Bacon_richard Richard Bacon is Conservative MP for South Norfolk and a Member of the Public Accounts Committee.  In this piece he contends that "a string of resignations" may be necessary to rectify the attack on Parliamentary sovereignty that last week's raid on Damian Green's Commons office represented.

The arrest of Damian Green is a catastrophe.  It raises exceptionally serious questions about the behaviour of the police, the actions of both ministers and senior civil servants in the Home Office and the conduct of the Speaker of the House of Commons.

The right to oppose the government of the day is vastly more important than which political party happens to hold office.  It is the cardinal fact which defines us as a free country.

If Damian Green were suspected of murdering someone, there would be no objection to gathering evidence where ever necessary.  But this is not the case.  He is an effective Opposition politician who has exposed facts which the government finds embarrassing and which the public has a right to know.

Ministers say they were kept in the dark about Green’s arrest.  This is barely credible but if it is true then what were civil servants up to?  Sir David Normington, the permanent under-secretary at the Home Office, is in the firing line because he should not have triggered the police investigation.  And the police – in the person of Sir Paul Stephenson, the acting head of the Met Police – should have refused Normington’s request, telling him that leaks of unclassified documents were not a matter for the police.

Neither seems to have understood that we don’t do political arrests in this country and that the legitimate job of the Opposition – paid for by taxpayers – is to annoy the government and hold it to account.  The fact that civil servants thought ministers being annoyed was a reason to call in the police is bad enough.  The fact that the police should think that ministers and senior civil servants being annoyed was enough to warrant police action is truly alarming.  Stephenson has shown that he lacks sound judgement.

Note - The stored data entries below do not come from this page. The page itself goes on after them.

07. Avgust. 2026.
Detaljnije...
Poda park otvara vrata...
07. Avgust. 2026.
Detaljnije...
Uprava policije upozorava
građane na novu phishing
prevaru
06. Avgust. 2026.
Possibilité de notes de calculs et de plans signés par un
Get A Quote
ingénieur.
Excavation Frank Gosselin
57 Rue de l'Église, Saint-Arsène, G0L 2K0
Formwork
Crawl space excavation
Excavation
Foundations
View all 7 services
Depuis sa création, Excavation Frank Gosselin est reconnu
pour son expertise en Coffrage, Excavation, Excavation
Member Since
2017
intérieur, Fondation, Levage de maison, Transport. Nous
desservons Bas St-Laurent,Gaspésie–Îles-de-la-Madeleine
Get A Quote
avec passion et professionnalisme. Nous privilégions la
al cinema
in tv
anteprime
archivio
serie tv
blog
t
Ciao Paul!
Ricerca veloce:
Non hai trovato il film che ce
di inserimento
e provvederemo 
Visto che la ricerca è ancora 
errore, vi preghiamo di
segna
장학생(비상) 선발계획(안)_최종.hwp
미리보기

What is worst of all – profoundly shocking – is that the police should search an MP’s office looking for material given to that MP by civil servants.  In common with other MPs, I have been sent material by civil servants which it was in the public interest for everyone to know about.  As a member of the public accounts committee, I was sent a dossier in 2006 by a civil servant who was distressed that foreign workers were abusing the tax credit system to buy homes abroad.  The insider sent me documentary evidence that immigrants from eastern Europe were coming to the UK, taking low-paid jobs and then applying for tax credits.  Once the claim had been set up, the fraudsters were returning to their home country but the tax credit payments continued to be paid into their bank accounts.  They then used the money to buy property in eastern Europe. Meanwhile, the experienced anti-fraud teams in HM Revenue and Customs who could have helped the situation were being made redundant to meet government efficiency targets.

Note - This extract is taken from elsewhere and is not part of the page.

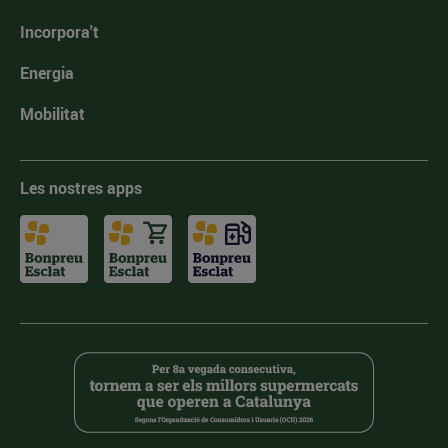
Incorpora't
Energia
Mobilitat
Les nostres apps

I passed on the material to the National Audit Office for investigation but I would not have tolerated the police snooping around my office looking for it, which would have exposed the civil servant in question.  It is paramount that MPs can hold information without fearing a knock on the door from the police.

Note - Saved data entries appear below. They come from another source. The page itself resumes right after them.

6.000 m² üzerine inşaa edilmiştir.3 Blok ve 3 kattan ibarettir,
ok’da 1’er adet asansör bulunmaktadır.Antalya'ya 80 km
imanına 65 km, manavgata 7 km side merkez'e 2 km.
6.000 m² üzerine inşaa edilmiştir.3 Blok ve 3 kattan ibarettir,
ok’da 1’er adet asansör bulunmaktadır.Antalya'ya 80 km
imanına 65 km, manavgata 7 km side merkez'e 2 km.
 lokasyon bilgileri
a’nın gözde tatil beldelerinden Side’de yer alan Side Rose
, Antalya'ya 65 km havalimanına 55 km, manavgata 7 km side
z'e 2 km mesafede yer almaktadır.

What is truly surprising in this episode is that the Speaker of the House of Commons allowed the search of an MP’s office to take place.  I cannot accept that this was the correct decision.  It leaves me wondering how I can have any confidence that the Speaker would defend my right as a Member of Parliament to hold sensitive information without the fear of a police raid.

If the Speaker knew about the proposed raid and gave clearance for it, he made a dreadful mistake.  If he didn’t know about the raid until it was too late to stop it, then he still failed to defend the rights of MPs.  I have a sinking feeling that the Speaker has let us down in something of incalculable importance and that it is now hard to see what he is there for.

We have to know how this happened: exactly who gave permission for the raid on Damian Green’s office at Westminster?  The police would not have taken this action without permission.

The only certain fact is that the raid occurred.  It seems unlikely that the granting of permission for a police raid would have been the unaided decision of the Serjeant-at-Arms, Jill Pay.  She is a servant of the Speaker and would not have had authority to give permission without consulting either the Speaker or the Clerk of the House.

The position of the Clerk of the House, Malcolm Jack, is central. Either the Clerk of the House was consulted and he advised that the raid should be permitted; or he was consulted and he advised that it was not permissible but he was ignored; or he was not consulted.  If he was not consulted this would beg two questions: Why not? And why hasn’t he said so?

The basic premise must be that the Clerk of the House would have been consulted by the Speaker.  If this is the case, then either the Speaker went against the advice of the Clerk of the House, which is difficult to believe, or the Clerk of the House advised that the raid was permissible.  The logic of the position is that the Clerk of the House was consulted and advised that the raid was acceptable.  And it wasn’t.  So his position may be in doubt.

The Leader of the House of Commons, Harriet Harman, appears to understand the magnitude of what has happened.  Senior Labour Party figures such as David Blunkett and others have also expressed their disquiet.  Our political system can only operate if there is agreement between the parties on certain fundamentals.  One of these is that those in government do not use the resources of the State to harry and intimidate their opponents.

The Sessional Orders which the Speaker will read out on Wednesday at the State Opening of Parliament refer to the “undoubted rights and privileges” of MPs. This means something.  It is of course true that so long as the government commands a majority in the Commons it should get its business after due debate.  But on Wednesday, before we debate the Queen’s Speech – which is after all just one legislative programme of one particular government – we will need to debate something of much more fundamental and lasting importance, which is the rights of MPs and Parliament in our State.

We are not a free people by accident.  It is the result of choices and hard work and lives given in sacrifice.  This whole business makes me suspect that the ruling elite are losing respect for those in whose interest they are meant to be functioning.

A parliamentary colleague has been arrested for doing his job.  Making this right and protecting our Parliament transcends everything else. There may be the need for a string of resignations.  It is imperative that these events do not set a precedent but rather that they define the point at which those responsible finally understand that they have gone too far and that they must pay the price for having done so.